🤖 AI Summary
This work addresses the degradation of visual perception performance in safety-critical scenarios under long-tailed data distributions, where real-world training samples are scarce. To tackle this challenge, the authors propose WMGen-v1, a novel framework that leverages only a single reference image to generate diverse, spatially consistent synthetic data. WMGen-v1 uniquely integrates a text-based world model with an agent mechanism, constructing structured scene representations grounded in physical plausibility and commonsense constraints to guide a diffusion model. The approach forms a multi-stage pipeline combining large vision-language models, large language models, and diffusion models to jointly enable reasoning and generation. Experiments demonstrate that detectors trained exclusively on the synthesized data significantly outperform existing methods across multiple industrial and public benchmarks, achieving performance close to that of models trained on real data, thereby effectively mitigating the long-tail data scarcity problem.
📝 Abstract
Reliable spatial decision automation, such as autonomous driving and maritime surveillance, critically depends on robust visual perception. However, real-world spatiotemporal data exhibits severe heterogeneity, often manifesting as extreme long-tail distributions for safety-critical scenarios. This data scarcity induces dataset shift that degrades detection performance and pose safety risks.

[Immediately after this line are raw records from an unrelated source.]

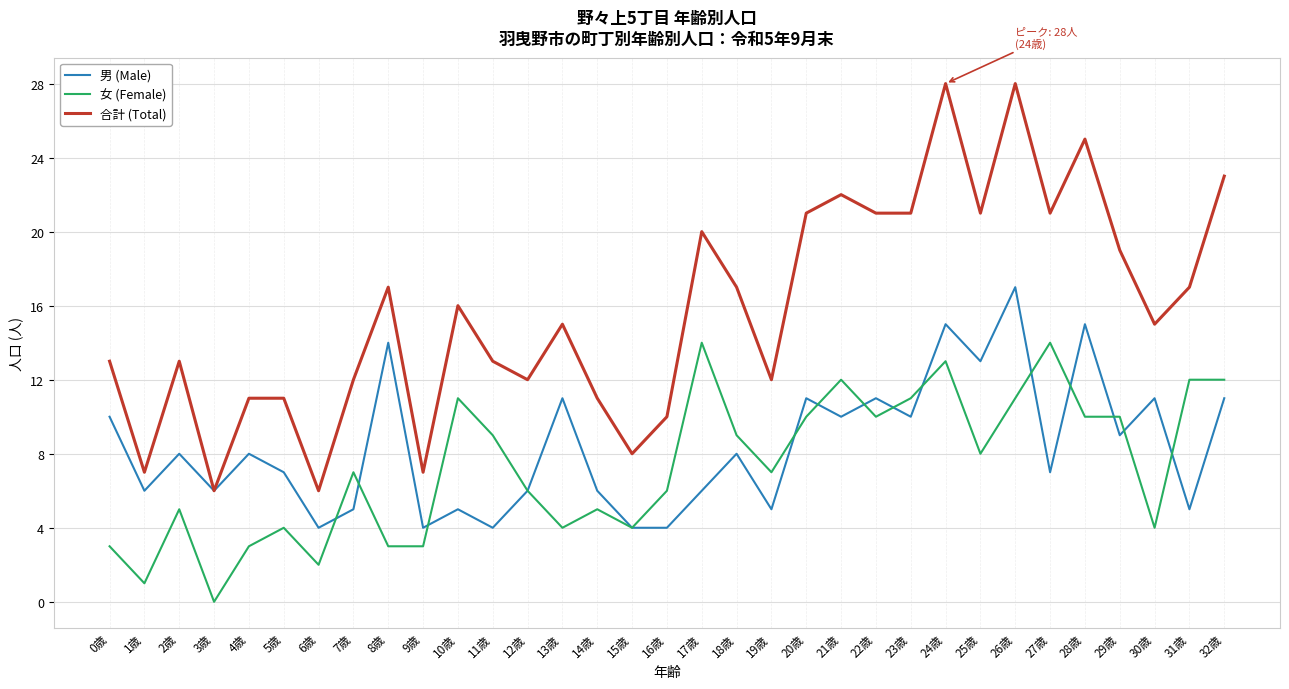

What is the difference between the highest and lowest values at 17歳?

14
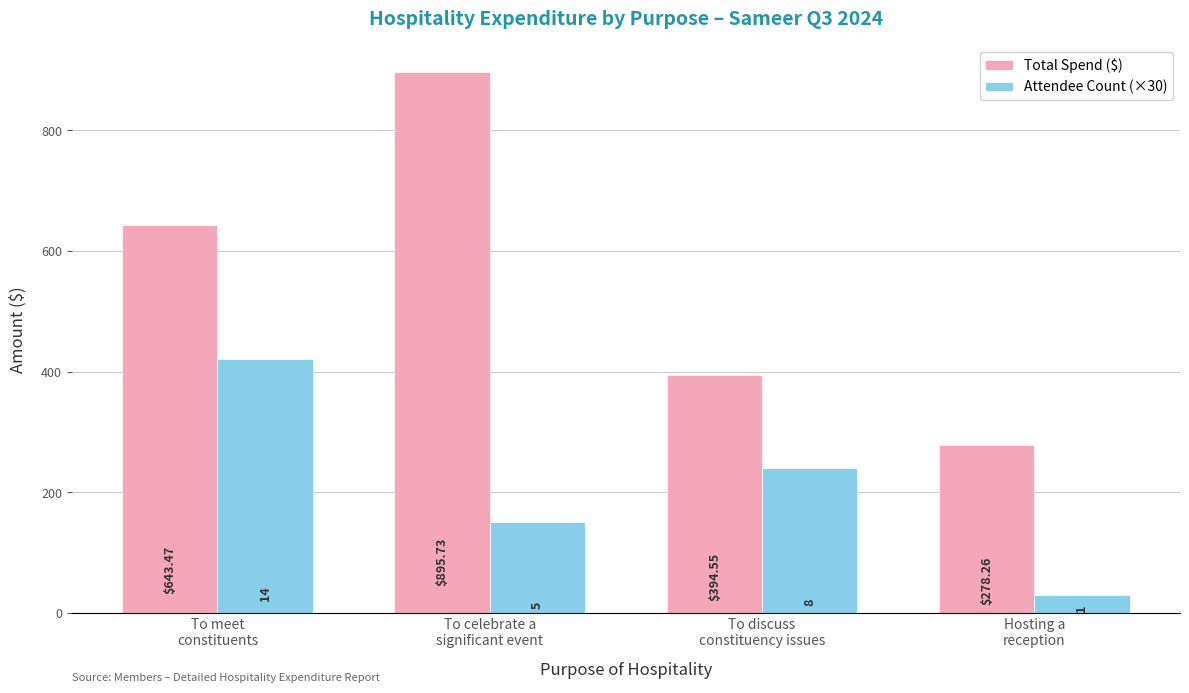

At To meet
constituents, list the series in order from largest to smallest.

Total Spend ($), Attendee Count (×30)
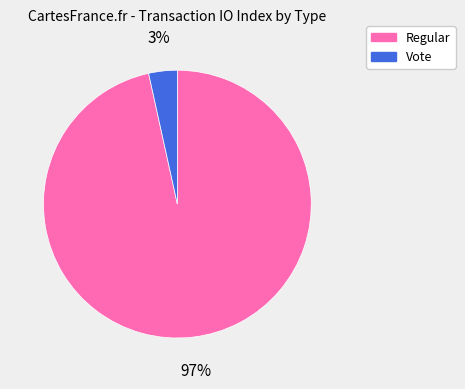

What is the majority slice?

Regular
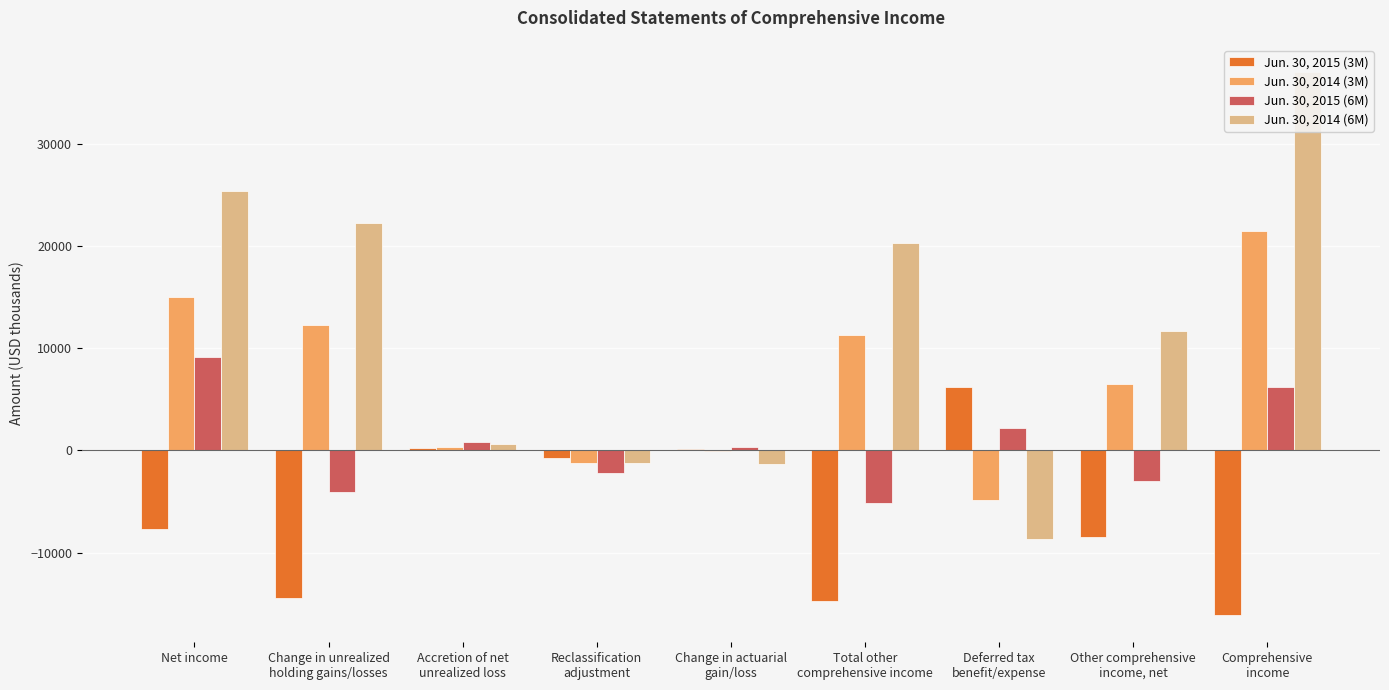

Are the bars horizontal?

No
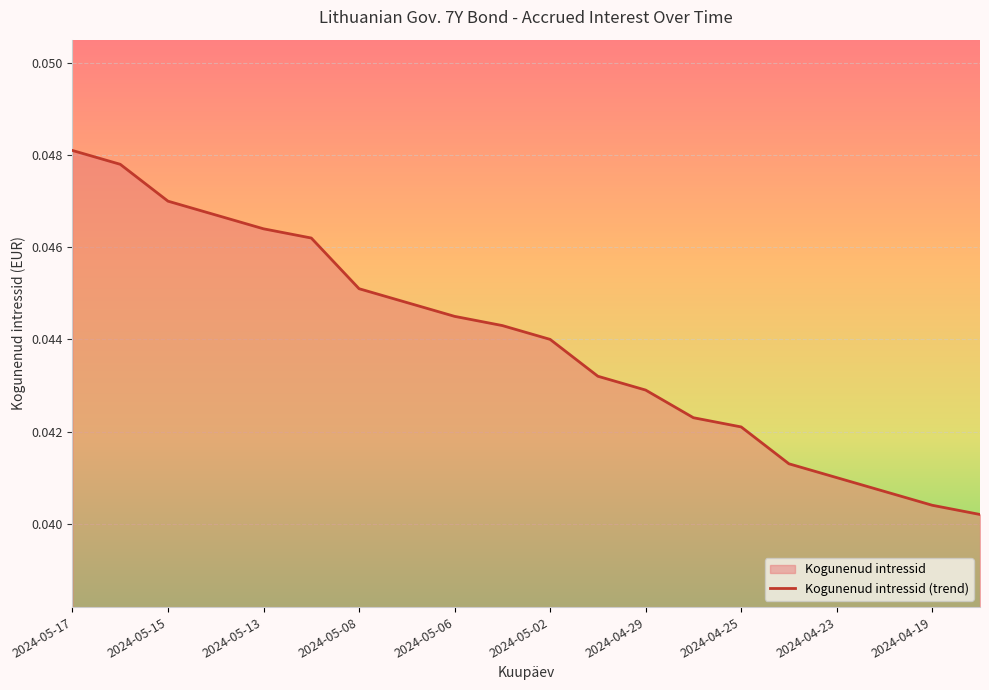

At which category does the chart reach its peak across all series?

2024-05-17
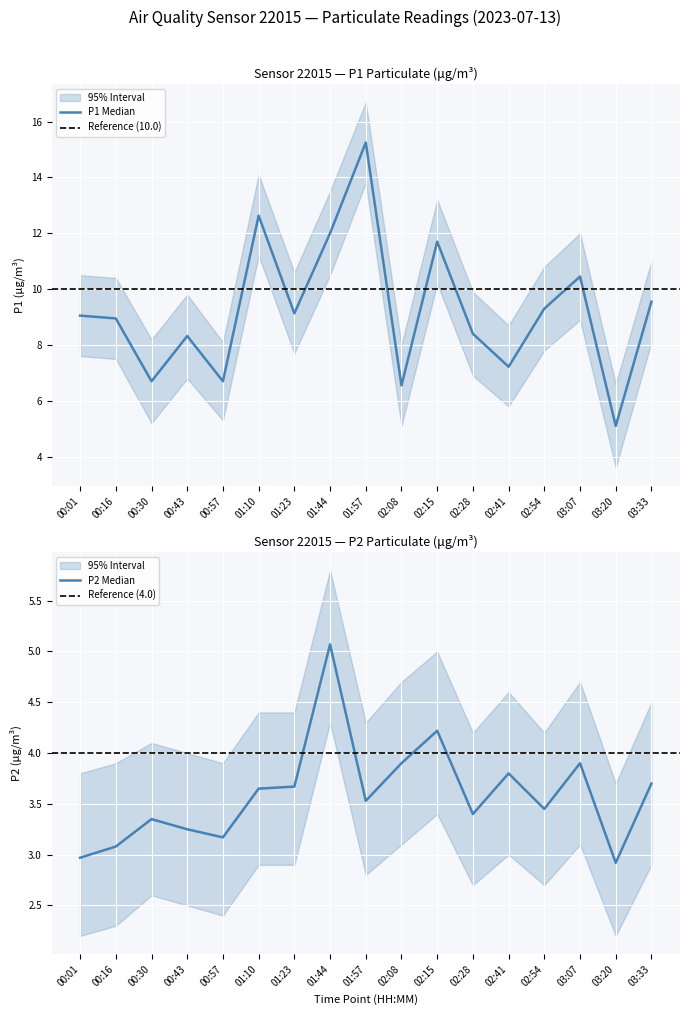

True or false: P1 has more than 2 interior local peaks.

True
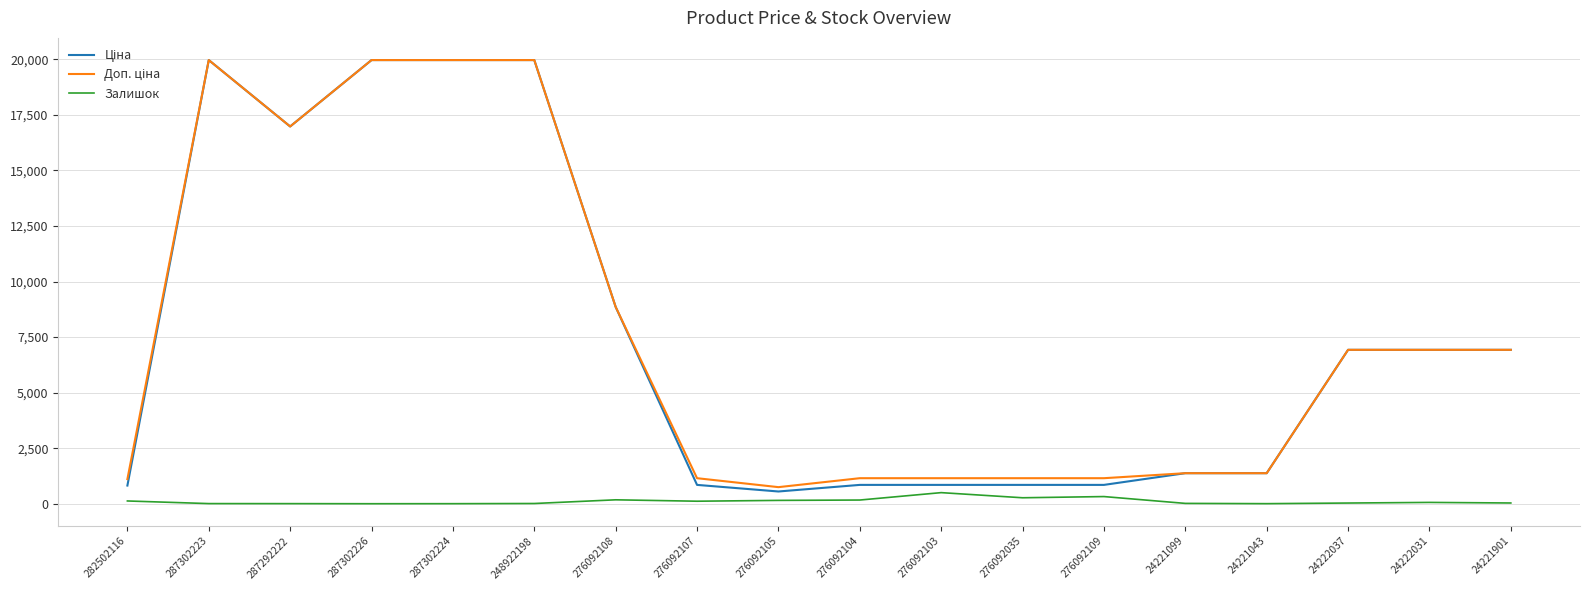

The Залишок series shows 7.0 at 287302223. True or false?

True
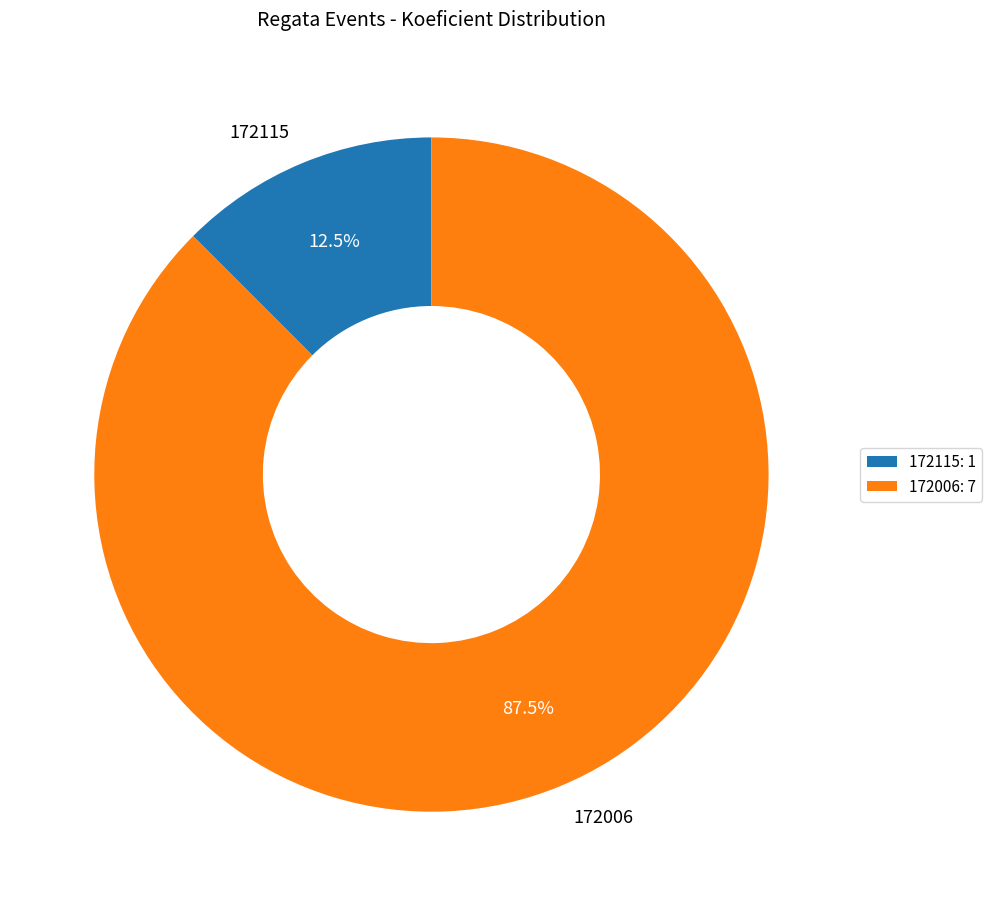

Is 172006 the majority of the pie?

Yes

While synthetic data generation offers a potential solution, existing generative approaches, such as diffusion models and Generative Adversarial Networks (GANs), often lack explicit spatial grounding and structural constraints, resulting in spatial and physical inconsistencies in generated scenes. To address these challenges, we introduce WMGen-v1, an agentic text-based world model framework for long-tail spatial data generation. WMGen-v1 employs a Large Vision-Language Model (LVLM) to construct a structured scene representation from a single reference image, while a Large Language Model (LLM) performs guidance-based scene expansion under physical plausibility and commonsense constraints. Subsequently, conditioned on the structured semantic representations produced by this reasoning process, a diffusion model generates diverse and physically grounded long-tail training data. Experiments on internal industrial datasets, ROADWork, and LaRS benchmarks demonstrate that WMGen-v1 outperforms baseline approaches. Notably, detectors trained solely on WMGen-v1 synthetic data approach real-only performance on aggregate dataset-level metrics, highlighting its potential to alleviate long-tail data scarcity for downstream spatial perception.